_PROBLEM DETAILS_
Answer these questions about the piece on repentance:
1. Which Bible passage does it cite for the quotation addressed to King Agrippa?
2. In that quotation, what three things should the hearers do?
3. For someone who needs a true and reliable friend, what does the piece say Jesus is?

_QUOTED PASSAGE_
The Imperative of Repentance

A purified conscience encourages repentance.

Repentance and the Conscience (1)

“Therefore, King Agrippa, I was not disobedient to the heavenly vision, but declared first to those in Damascus and in Jerusalem, and throughout all the region of Judea, and thento the Gentiles, that they should repent, turn to God, and do works befitting repentance.” Acts 26.19, 20

Something more?
Christians today believe that saving faith consists in hearing the Good News of Jesus Christ, and of believing in Jesus for the forgiveness of sins and the gift of eternal life.

All we need to do, is present Jesus and the Gospel in a way that scratches some itch in our neighbors’ lives – whatever that might be – and they’ll come to Jesus and to our church, and find a home in our midst. The Gospel, in such a scenario, is all about making Jesus appealing, so that anyone looking for something more in life might find in Him the satisfaction of their deepest needs. Do they need a true and reliable friend? Jesus is the Friend Who sticks closer than a brother. Do they need reassurance and a feeling of self-worth? Jesus can jack up their self-image by coming alongside them throughout the day. Are they afraid? Confused? Desperate to be accepted somewhere? Jesus is up to all these challenges and more.

Jesus, we say to our neighbors, is just what you need.

_Data listing_

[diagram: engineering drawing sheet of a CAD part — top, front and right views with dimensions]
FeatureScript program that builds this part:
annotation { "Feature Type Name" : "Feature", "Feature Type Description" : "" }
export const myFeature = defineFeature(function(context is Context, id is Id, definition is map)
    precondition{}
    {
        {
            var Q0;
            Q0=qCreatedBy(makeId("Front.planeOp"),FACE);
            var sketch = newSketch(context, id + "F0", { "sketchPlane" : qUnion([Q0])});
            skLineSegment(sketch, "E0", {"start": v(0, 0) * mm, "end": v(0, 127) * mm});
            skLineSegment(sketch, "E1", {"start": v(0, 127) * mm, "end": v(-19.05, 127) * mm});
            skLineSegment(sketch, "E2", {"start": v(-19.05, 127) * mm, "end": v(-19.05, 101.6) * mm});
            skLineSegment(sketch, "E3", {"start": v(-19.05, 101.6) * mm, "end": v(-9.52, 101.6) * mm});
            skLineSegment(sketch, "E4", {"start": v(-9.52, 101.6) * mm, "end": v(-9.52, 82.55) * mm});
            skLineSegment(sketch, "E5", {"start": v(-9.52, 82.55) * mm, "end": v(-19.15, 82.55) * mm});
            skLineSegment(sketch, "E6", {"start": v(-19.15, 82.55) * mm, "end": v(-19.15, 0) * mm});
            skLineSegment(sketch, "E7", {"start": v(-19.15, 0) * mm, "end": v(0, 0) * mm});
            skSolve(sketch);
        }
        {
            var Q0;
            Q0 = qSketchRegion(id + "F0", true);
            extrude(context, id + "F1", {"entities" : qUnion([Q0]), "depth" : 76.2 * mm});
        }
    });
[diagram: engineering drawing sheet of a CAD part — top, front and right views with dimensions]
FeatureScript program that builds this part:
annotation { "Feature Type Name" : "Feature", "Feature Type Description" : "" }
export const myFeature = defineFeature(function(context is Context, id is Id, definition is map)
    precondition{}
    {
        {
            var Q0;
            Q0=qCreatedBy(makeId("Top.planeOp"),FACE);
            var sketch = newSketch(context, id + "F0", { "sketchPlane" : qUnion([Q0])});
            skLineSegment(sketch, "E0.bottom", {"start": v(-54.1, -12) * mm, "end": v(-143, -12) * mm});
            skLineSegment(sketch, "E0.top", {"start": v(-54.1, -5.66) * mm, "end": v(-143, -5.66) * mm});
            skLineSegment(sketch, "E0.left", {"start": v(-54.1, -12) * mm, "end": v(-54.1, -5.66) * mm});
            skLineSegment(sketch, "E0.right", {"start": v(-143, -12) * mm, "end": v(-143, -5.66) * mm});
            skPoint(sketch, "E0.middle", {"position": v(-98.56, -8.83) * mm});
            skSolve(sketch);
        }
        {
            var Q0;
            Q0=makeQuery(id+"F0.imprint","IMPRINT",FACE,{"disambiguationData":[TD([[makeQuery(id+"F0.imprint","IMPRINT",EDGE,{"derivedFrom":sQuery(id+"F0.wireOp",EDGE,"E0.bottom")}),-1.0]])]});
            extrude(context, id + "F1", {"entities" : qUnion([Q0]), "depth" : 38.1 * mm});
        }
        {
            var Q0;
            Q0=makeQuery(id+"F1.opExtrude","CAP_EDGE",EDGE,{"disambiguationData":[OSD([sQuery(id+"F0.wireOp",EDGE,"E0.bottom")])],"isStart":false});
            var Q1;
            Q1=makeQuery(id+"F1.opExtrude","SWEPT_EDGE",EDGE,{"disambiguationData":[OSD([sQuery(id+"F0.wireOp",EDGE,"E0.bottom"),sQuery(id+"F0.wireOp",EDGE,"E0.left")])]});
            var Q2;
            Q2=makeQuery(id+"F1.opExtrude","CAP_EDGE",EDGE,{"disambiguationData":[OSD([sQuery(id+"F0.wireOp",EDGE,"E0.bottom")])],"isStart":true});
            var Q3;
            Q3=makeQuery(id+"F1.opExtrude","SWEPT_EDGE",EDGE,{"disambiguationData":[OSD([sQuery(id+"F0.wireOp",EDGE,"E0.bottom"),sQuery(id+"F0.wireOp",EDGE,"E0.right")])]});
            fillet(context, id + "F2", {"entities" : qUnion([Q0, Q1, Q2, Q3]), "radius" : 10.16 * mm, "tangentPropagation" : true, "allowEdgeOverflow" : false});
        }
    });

_EXERCISE RESULT_
1. Acts 26.19, 20
2. Repent, turn to God, and do works befitting repentance.
3. The Friend Who sticks closer than a brother.